Saved data entries:

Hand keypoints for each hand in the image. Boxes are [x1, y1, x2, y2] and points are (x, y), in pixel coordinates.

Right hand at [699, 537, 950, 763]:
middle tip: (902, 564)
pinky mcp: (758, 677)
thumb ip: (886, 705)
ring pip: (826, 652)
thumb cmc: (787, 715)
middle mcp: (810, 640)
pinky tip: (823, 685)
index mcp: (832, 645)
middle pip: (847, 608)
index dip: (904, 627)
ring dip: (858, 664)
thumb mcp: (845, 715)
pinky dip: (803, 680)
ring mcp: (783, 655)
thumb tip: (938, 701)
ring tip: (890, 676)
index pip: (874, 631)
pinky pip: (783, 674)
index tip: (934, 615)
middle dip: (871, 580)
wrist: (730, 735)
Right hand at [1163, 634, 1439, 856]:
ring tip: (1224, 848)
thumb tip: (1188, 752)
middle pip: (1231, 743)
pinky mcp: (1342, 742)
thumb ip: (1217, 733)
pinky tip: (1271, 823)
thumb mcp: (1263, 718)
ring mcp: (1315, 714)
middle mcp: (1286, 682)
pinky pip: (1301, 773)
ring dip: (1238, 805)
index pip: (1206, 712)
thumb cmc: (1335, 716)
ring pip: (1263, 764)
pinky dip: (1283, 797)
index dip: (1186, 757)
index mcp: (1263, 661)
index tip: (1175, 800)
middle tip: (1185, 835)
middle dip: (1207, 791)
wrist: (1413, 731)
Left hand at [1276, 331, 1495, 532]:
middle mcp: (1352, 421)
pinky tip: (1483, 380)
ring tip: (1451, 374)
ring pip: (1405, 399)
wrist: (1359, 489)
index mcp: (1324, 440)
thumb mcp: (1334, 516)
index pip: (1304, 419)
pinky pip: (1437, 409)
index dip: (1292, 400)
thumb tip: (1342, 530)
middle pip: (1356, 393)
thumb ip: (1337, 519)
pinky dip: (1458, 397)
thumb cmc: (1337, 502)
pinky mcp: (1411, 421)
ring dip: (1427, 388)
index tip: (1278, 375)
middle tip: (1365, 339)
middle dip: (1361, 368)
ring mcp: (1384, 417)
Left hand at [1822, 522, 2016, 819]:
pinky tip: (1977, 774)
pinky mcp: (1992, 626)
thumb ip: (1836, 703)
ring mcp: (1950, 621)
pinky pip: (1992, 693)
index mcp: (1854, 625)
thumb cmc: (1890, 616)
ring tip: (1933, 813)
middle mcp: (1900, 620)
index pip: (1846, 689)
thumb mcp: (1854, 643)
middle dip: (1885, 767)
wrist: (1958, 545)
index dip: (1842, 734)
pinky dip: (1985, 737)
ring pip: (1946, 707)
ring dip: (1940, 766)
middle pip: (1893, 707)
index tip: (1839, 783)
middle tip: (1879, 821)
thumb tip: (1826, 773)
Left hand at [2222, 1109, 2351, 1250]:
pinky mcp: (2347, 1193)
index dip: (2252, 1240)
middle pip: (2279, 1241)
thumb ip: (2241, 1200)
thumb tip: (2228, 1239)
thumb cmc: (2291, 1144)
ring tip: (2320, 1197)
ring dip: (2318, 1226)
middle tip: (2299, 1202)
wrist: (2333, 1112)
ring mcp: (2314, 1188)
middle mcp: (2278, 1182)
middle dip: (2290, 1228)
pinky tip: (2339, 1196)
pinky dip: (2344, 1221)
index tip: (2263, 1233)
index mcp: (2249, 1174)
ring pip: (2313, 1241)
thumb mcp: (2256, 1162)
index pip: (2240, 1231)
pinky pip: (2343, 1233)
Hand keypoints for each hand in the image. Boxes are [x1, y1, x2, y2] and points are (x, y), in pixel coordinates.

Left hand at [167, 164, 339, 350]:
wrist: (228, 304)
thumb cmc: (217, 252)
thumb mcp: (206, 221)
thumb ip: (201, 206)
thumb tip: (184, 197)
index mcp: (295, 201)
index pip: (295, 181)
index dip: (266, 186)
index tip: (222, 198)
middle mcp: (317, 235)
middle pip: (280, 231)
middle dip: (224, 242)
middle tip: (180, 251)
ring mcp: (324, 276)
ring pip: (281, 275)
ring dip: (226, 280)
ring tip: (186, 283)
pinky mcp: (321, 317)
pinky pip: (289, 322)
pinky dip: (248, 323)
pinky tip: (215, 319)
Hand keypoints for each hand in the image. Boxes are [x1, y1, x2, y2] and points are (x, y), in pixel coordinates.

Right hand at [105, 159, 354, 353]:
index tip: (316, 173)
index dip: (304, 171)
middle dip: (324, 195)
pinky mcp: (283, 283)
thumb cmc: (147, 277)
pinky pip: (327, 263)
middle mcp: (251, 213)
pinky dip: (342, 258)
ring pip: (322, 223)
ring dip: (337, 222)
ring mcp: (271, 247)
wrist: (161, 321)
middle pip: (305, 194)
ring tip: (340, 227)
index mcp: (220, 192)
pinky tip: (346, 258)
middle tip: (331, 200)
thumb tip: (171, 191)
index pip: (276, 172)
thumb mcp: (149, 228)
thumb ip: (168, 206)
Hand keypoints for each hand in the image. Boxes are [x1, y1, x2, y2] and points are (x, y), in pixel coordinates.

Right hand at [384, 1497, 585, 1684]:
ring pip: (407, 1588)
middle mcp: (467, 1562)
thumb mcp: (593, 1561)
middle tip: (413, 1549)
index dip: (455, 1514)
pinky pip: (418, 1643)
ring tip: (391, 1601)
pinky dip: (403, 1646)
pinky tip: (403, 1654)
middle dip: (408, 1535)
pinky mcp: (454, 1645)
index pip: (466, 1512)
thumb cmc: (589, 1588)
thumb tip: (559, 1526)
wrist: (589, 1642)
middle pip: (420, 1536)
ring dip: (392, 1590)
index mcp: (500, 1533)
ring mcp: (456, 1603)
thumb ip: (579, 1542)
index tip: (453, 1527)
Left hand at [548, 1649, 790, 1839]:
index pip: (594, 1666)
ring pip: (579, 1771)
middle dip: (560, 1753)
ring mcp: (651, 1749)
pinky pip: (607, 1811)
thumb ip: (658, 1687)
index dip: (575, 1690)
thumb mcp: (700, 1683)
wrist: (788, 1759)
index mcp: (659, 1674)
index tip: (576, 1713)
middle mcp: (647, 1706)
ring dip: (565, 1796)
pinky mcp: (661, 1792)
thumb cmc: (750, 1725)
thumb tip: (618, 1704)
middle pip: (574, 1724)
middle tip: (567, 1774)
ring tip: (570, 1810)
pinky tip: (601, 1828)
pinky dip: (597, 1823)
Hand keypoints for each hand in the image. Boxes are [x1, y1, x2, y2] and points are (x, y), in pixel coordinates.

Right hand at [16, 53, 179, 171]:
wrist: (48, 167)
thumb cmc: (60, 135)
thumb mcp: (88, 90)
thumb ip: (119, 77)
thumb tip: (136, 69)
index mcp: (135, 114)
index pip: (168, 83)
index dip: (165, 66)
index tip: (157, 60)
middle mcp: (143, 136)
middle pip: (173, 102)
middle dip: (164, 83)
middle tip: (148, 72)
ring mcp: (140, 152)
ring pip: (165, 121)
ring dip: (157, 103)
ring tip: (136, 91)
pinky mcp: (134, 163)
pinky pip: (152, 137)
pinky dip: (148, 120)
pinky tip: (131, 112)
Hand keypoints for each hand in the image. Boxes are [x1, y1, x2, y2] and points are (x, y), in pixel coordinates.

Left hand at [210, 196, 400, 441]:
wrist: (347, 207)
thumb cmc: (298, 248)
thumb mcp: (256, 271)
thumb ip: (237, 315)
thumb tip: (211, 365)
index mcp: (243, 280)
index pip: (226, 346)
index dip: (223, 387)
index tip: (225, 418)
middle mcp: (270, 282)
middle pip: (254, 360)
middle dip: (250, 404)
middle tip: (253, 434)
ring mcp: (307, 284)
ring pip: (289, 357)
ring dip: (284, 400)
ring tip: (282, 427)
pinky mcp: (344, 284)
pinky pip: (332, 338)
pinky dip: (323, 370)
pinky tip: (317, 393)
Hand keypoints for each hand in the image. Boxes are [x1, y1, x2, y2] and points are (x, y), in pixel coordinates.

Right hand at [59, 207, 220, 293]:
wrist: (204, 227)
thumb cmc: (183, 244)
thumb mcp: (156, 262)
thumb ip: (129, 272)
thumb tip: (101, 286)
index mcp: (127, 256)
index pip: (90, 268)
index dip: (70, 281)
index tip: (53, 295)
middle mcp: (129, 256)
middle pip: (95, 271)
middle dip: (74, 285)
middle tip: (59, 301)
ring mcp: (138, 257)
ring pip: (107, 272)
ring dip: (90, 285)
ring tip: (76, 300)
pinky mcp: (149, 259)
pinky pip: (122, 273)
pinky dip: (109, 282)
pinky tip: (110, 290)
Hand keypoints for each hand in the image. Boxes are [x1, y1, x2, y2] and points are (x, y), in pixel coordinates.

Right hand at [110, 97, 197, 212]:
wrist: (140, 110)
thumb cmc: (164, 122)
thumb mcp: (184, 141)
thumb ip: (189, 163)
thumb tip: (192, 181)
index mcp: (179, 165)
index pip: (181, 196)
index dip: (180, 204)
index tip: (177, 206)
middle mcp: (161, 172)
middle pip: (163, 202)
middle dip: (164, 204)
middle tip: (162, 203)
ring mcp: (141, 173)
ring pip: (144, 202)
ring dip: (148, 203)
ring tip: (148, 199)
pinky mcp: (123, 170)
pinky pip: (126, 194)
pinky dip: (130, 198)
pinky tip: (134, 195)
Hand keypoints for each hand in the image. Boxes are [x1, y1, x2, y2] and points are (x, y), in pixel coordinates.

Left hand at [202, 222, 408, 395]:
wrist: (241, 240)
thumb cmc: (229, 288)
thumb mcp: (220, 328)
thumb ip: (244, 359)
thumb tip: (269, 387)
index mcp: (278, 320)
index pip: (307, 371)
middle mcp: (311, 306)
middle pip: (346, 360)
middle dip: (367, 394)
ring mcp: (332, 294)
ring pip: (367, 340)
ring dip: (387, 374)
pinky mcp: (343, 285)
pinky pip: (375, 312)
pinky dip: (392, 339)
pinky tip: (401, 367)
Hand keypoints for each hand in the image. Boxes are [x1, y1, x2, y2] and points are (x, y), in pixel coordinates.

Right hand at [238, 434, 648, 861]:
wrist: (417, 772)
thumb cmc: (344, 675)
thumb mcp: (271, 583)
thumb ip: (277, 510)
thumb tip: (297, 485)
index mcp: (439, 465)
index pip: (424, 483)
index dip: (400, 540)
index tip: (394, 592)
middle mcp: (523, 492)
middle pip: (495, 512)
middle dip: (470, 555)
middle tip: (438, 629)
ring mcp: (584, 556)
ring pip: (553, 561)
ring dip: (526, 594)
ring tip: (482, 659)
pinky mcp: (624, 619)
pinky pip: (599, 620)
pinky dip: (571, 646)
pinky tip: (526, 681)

Task directions:
Return, unchanged, the run of lines above that opens with the line containing "thumb mcp: (1854, 643)" and closes with the line containing "wrist: (2333, 1112)". Include both.

Written answer:
thumb mcp: (1854, 643)
middle dip: (1885, 767)
wrist: (1958, 545)
index dip: (1842, 734)
pinky dip: (1985, 737)
ring pip: (1946, 707)
ring dip: (1940, 766)
middle pip: (1893, 707)
index tip: (1839, 783)
middle tip: (1879, 821)
thumb tip: (1826, 773)
Left hand at [2222, 1109, 2351, 1250]:
pinky mcp: (2347, 1193)
index dip: (2252, 1240)
middle pip: (2279, 1241)
thumb ip: (2241, 1200)
thumb tip: (2228, 1239)
thumb cmc: (2291, 1144)
ring tip: (2320, 1197)
ring dip: (2318, 1226)
middle tip: (2299, 1202)
wrist: (2333, 1112)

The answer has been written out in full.